0
Другие записи за это число:
2013/08/27_etic - Вопросы этики
<< предыдущая заметкаследующая заметка >>
27 августа 2013
Метабуддизм и метасатанизм в творчестве Пелевина

В основе пелевинской картины мира лежит тезис о мерзости Вселенной. Для философской и религиозной литературы разговор о несовершенстве бренного мира — обычное дело. Но для литературы художественной — большая редкость. В большинстве обычных литературных сюжетов к самому миру претензий нет ни у автора, ни у героев, но что-то портит идиллию: проблемы создал сюжетный враг, трагические обстоятельства, либо сам герой. Если проблемы удастся решить, герои обретут заслуженное счастье, поскольку счастье — это всего лишь отсутствие несчастий в изначально благом мире.

У Пелевина — не так. Счастье в мире стратегически недостижимо по причине порочности мироустройства на самом базовом уровне. Сама жизнь — зло и причина страдания. Выход у пелевинского героя лишь один — побег из нашего мира в Условную Реку Абсолютной Любви, которая есть в каждом произведении, хотя всякий раз названа по-разному.

- [ЗАДАНИЕ]: Какой тезис, согласно фрагменту страницы о творчестве Пелевина, лежит в основе пелевинской картины мира?

- [СОСТАВ НАБОРА ДАННЫХ]:
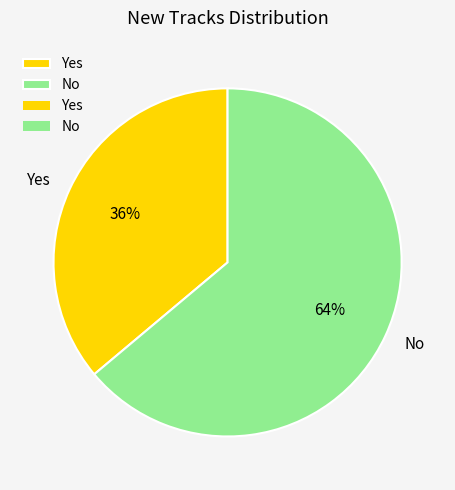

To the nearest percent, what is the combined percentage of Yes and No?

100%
==
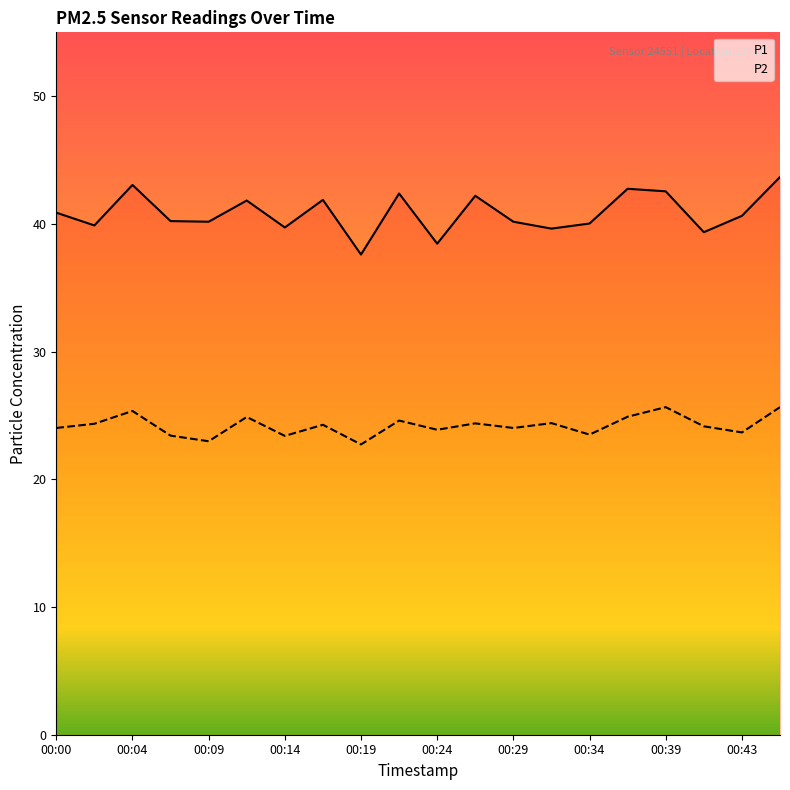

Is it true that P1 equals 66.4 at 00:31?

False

- [РЕШЕНИЕ ЗАДАЧИ]: Тезис о мерзости Вселенной.